Can you duplicate the data verbatim, from its first line through the line containing "A: 2023年11月10日から11月30日まで。", including both of those lines?

• _INFORMATION SHOWN_
____

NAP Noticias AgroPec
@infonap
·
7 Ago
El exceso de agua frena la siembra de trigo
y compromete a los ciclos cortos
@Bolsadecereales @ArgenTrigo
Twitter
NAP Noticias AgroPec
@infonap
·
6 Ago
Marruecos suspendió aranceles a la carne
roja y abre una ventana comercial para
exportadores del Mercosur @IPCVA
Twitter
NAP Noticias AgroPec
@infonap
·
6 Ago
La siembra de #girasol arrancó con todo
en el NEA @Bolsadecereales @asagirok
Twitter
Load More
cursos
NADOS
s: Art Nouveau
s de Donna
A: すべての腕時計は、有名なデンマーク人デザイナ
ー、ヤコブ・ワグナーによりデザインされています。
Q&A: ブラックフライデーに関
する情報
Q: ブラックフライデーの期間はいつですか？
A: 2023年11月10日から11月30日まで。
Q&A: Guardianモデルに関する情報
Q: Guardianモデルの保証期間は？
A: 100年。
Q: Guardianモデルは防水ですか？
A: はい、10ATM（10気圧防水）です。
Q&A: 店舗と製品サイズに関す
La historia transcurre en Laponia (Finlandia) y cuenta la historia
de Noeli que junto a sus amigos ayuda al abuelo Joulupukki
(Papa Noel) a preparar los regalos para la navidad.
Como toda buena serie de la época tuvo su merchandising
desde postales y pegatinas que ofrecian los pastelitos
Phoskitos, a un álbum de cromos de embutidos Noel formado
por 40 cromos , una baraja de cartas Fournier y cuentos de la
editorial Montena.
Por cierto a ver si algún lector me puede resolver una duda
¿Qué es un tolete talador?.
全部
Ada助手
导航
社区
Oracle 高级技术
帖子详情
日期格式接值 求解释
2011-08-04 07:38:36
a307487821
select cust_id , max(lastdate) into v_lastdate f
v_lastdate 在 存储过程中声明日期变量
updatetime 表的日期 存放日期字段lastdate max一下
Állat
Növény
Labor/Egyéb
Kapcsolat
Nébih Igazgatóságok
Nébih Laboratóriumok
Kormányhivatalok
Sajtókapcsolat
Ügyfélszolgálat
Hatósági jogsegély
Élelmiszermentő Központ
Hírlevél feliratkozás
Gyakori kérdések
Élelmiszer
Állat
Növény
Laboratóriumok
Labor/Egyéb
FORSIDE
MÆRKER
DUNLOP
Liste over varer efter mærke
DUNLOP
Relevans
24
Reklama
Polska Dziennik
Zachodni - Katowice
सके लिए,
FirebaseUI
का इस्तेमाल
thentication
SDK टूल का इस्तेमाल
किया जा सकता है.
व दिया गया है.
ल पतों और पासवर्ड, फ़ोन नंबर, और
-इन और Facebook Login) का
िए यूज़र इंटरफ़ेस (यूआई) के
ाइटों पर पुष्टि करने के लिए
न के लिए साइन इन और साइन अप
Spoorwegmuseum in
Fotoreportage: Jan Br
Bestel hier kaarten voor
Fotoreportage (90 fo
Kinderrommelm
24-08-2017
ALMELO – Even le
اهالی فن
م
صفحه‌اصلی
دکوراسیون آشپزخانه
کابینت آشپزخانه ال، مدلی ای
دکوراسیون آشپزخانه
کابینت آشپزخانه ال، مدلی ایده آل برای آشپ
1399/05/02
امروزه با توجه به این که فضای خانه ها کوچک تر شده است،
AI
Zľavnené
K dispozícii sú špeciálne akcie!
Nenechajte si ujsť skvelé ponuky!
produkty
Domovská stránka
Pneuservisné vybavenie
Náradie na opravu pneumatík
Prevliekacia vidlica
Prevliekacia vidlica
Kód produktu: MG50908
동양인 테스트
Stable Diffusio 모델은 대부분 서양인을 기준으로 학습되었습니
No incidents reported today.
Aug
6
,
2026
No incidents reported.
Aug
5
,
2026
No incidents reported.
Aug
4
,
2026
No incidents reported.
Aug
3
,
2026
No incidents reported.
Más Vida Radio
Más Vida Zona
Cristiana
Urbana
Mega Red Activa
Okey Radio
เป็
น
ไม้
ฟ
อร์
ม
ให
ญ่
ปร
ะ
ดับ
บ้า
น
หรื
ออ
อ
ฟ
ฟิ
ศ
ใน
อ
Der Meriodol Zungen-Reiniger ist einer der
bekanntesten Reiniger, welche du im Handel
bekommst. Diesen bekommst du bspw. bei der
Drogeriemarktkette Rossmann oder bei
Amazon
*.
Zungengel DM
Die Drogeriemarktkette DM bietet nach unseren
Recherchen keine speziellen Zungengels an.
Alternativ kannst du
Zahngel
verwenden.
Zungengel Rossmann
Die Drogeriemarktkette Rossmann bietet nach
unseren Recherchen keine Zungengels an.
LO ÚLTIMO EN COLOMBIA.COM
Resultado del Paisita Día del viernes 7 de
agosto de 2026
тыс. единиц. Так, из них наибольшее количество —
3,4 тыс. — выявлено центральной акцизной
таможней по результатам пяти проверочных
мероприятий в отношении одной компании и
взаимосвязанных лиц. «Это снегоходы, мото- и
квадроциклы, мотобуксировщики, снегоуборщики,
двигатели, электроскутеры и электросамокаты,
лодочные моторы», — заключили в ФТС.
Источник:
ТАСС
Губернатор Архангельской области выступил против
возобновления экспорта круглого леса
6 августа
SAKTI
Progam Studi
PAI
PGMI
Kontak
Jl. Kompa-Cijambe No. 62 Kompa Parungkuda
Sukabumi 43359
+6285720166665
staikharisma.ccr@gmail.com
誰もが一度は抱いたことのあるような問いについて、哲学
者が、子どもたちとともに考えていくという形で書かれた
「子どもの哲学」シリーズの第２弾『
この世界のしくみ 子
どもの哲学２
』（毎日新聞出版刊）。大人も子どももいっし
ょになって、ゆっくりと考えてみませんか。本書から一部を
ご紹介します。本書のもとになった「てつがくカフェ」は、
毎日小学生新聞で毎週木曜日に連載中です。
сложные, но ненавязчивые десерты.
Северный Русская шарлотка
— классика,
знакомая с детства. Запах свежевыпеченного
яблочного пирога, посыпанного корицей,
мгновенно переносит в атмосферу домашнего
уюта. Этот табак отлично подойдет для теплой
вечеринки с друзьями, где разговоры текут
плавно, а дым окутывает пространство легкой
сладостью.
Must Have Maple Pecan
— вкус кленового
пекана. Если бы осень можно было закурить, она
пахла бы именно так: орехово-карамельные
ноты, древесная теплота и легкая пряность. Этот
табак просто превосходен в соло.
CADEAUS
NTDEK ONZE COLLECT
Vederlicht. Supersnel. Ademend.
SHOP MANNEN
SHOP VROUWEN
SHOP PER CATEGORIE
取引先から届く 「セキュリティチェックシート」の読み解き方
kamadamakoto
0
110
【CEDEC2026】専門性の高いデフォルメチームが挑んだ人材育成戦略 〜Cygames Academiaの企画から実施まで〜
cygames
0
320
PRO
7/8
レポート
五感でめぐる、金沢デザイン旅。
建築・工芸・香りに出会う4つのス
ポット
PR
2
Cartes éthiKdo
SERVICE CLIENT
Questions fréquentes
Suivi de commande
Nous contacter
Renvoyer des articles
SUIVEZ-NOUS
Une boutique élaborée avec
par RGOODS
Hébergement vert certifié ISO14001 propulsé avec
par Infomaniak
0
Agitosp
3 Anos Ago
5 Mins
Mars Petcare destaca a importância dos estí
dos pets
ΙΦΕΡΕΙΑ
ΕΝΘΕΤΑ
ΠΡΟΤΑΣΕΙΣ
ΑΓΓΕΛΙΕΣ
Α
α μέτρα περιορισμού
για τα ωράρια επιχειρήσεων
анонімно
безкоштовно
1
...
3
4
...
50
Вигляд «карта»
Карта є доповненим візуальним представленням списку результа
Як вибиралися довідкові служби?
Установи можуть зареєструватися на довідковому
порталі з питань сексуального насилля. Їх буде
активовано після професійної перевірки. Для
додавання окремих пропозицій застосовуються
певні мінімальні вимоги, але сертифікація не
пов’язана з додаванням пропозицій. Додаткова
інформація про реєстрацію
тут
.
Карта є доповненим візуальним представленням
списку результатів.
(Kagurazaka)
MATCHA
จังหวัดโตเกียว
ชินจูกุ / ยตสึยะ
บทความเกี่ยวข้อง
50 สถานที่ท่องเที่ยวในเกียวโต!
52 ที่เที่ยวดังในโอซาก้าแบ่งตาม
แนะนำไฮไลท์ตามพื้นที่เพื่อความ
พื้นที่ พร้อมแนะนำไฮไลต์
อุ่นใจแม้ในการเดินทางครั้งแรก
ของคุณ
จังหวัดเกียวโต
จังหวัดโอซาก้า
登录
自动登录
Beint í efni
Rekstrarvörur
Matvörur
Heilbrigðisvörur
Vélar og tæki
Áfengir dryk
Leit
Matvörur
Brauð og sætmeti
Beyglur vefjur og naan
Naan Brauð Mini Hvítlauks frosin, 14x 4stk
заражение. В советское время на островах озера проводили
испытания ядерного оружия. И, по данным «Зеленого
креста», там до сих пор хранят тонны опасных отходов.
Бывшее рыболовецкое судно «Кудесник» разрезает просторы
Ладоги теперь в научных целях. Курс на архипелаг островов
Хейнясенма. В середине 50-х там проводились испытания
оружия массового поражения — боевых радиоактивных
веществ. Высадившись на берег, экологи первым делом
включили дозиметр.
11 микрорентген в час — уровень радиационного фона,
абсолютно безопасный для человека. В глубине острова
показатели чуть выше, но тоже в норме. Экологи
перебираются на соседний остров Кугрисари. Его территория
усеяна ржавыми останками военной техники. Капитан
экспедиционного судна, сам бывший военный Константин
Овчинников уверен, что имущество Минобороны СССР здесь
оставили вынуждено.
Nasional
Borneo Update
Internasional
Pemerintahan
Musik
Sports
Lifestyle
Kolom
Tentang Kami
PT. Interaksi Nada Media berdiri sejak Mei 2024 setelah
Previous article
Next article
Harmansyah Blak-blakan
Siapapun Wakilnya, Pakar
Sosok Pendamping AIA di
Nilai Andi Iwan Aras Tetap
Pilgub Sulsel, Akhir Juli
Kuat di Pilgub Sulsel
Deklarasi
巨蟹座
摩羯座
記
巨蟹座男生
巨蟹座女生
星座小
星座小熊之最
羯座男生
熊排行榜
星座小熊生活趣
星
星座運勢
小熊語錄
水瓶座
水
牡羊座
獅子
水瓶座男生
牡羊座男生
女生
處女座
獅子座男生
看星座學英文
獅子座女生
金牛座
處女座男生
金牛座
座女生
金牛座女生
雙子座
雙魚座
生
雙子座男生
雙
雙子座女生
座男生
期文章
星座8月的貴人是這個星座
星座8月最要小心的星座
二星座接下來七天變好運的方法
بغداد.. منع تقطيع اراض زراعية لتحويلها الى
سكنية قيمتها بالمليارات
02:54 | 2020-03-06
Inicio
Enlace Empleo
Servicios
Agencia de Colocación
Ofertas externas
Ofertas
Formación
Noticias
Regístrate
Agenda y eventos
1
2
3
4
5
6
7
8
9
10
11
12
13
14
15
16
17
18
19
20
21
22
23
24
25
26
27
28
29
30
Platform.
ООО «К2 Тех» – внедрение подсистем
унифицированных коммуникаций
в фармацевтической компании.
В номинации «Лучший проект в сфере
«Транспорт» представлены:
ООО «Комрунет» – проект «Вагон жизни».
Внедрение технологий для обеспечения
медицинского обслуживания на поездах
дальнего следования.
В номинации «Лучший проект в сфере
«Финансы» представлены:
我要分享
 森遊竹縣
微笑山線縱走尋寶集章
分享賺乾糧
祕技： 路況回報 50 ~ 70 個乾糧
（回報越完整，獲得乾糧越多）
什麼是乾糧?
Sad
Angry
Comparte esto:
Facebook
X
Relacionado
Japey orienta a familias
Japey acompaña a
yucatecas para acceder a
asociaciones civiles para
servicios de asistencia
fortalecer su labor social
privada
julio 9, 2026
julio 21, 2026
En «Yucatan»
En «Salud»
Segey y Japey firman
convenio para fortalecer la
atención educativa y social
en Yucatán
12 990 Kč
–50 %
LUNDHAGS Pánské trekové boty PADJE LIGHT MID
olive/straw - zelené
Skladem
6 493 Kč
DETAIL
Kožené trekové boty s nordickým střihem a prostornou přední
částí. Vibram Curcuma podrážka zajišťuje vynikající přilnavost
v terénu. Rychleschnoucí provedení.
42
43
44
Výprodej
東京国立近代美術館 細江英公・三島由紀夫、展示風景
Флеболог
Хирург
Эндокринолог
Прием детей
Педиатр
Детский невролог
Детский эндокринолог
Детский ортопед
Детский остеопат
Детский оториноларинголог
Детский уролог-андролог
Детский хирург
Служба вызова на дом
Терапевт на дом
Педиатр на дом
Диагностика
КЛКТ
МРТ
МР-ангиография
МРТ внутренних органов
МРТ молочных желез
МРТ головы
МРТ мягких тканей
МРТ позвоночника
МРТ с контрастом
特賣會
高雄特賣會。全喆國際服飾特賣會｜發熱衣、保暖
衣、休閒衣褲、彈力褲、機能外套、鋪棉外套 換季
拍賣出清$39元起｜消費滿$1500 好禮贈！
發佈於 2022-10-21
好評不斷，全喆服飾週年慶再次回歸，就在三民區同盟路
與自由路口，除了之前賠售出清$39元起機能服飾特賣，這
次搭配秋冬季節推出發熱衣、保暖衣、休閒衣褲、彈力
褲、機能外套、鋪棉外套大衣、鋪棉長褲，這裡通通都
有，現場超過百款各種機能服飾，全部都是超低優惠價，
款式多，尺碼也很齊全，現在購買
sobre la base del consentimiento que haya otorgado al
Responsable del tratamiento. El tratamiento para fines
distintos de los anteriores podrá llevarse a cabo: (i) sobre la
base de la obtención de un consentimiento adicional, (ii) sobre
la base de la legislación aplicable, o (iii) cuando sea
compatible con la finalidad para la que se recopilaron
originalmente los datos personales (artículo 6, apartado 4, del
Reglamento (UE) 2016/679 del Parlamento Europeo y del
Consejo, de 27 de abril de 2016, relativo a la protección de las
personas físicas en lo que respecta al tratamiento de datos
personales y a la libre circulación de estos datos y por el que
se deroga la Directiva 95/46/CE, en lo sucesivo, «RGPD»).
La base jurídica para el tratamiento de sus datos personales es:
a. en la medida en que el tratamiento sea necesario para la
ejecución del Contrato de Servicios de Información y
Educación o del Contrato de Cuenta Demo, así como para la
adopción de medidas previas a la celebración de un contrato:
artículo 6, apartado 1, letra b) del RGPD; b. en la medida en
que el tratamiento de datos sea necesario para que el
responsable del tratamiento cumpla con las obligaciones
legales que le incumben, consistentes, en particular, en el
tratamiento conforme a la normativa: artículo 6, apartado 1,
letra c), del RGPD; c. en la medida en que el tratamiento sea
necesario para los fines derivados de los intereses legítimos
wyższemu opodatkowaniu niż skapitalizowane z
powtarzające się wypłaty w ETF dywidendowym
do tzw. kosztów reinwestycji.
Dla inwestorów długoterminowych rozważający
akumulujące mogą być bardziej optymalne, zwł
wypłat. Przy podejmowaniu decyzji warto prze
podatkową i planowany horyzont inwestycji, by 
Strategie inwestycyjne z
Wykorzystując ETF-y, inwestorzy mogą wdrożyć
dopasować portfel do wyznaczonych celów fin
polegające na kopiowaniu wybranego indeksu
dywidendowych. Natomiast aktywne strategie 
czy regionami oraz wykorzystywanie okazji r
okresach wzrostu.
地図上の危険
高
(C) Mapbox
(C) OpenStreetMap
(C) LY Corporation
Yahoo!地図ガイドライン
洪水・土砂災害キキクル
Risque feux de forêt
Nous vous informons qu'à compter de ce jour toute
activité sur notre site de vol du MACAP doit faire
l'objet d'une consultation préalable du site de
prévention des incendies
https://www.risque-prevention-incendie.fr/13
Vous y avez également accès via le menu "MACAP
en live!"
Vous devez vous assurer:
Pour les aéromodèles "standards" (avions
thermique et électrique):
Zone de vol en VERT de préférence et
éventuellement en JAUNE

____

• _EXERCISE ANSWER_
NAP Noticias AgroPec
@infonap
·
7 Ago
El exceso de agua frena la siembra de trigo
y compromete a los ciclos cortos
@Bolsadecereales @ArgenTrigo
Twitter
NAP Noticias AgroPec
@infonap
·
6 Ago
Marruecos suspendió aranceles a la carne
roja y abre una ventana comercial para
exportadores del Mercosur @IPCVA
Twitter
NAP Noticias AgroPec
@infonap
·
6 Ago
La siembra de #girasol arrancó con todo
en el NEA @Bolsadecereales @asagirok
Twitter
Load More
cursos
NADOS
s: Art Nouveau
s de Donna
A: すべての腕時計は、有名なデンマーク人デザイナ
ー、ヤコブ・ワグナーによりデザインされています。
Q&A: ブラックフライデーに関
する情報
Q: ブラックフライデーの期間はいつですか？
A: 2023年11月10日から11月30日まで。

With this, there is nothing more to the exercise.